Whether you’re an Exploring Team focused on innovation, a Stabilizing Team focused on building efficiencies, or something else entirely, there are always opportunities to collaborate as a team. Find your identity, embrace your strengths, and strive to make each workday smoother than the last.
Like the very best in sports, be a team player, and you’ll have your goals within sight soon enough.
Strategies for becoming a better team player
There’s no one-size-fits-all method for becoming a better team plater, but there are some simple, tried-and-true tactics for sharpening your teamwork traits. You can strive to:
Identify strengths and weaknesses.
Behavioral data supports this sort of self-awareness. PI’s Behavioral Assessment helps you better understand your strongest drives, and how they might show up in the workplace. Understanding your Reference Profile also allows you to see which behaviors are less pronounced, and where you might need to stretch to fit the demands of a given role.
Build positive relationships with teammates.
The same behavioral awareness can be applied at the peer and team levels, as well. Understanding a colleague’s strongest natural behaviors can help you communicate and work better with them, providing the foundation for a productive professional relationship. Visualizing these behaviors at the team level helps you understand group dynamics, and anticipate where your team may clash, struggle or stall out.
Be open to learning new things.
Having a learning mindset generally makes you a better teammate. Your peers will notice your desire for development. In turn, they will trust you enough to ask for your help, and they’ll value your input, even on matters or projects that might be beyond the defined scope of your role. Learning new skills, or familiarizing yourself with new tools, also makes you more attractive for promotions, raises, or new responsibilities.
Respect different ideas and perspectives.
Trust is foundational to any functioning team, but you can’t gain trust in your teammates if you don’t respect their perspective. Assume positive intent, and remember that, for the most part, the people you work with most closely have the same goals you do.
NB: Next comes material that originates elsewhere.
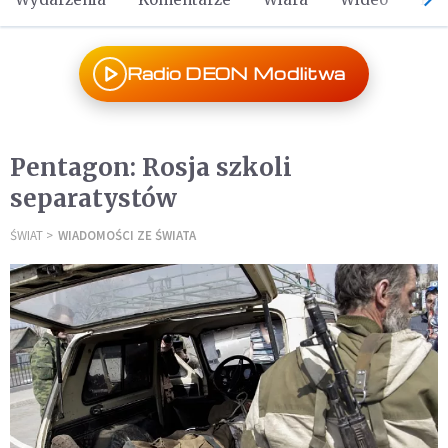
Radio DEON Modlitwa
Pentagon: Rosja szkoli
separatystów
ŚWIAT
WIADOMOŚCI ZE ŚWIATA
Consider your shared fate when someone offers a new idea or perspective, and be open-minded about the ways it can potentially benefit the team.
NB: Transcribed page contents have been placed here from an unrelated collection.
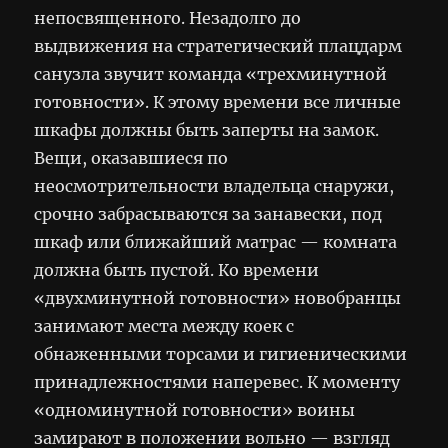
непосвященного. Незадолго до
выдвижения на стратегический плацдарм
санузла звучит команда «трехминутной
готовности». К этому времени все личные
шкафы должны быть заперты на замок.
Вещи, оказавшиеся по
неосмотрительности владельца снаружи,
срочно забрасываются за занавески, под
шкаф или ближайший матрас — комната
должна быть пустой. Ко времени
«двухминутной готовности» новобранцы
занимают места между коек с
обнаженными торсами и гигиеническими
принадлежностями наперевес. К моменту
«одноминутной готовности» воины
замирают в положении вольно — взгляд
Learn to embrace change and challenges.
The better you navigate change, the more resilient you’ll become. And resiliency is a trait with immense value, both for individuals and as a team. If you approach change and adversity with the same learning mindset you do new responsibilities, you’ll come out better for it. Professional growth, like personal growth, is often about recognizing the lesson that lies within the challenge, and accepting it, difficult as it may be.
Team player FAQs
Why is it important to be a team player when it comes to career development?
As mentioned above, team players are valued for their open, growth-oriented, collaborative mindset. People will take notice of this approach, and remember when the time comes to consider candidates for promotions, raises, and increased responsibilities.
What is a team player mentality?
A team player mentality is defined by trust, an appetite for learning, and a readiness to collaborate and consider everyone’s perspective. A team player recognizes it’s about the greater good, and they look for ways to benefit the whole, not just themselves.
What is the difference between a team player and a team leader?
A team leader bears the responsibilities of motivating, empowering, and delegating. Leaders are guided by what the team needs, but must also consider the broader business interests, often including other teams. A team player might do all those things, and more. In truth, a team player can be a team leader, if not in name, but through their actions. But they’ll also play other roles, depending on (and always prioritizing) what the team needs.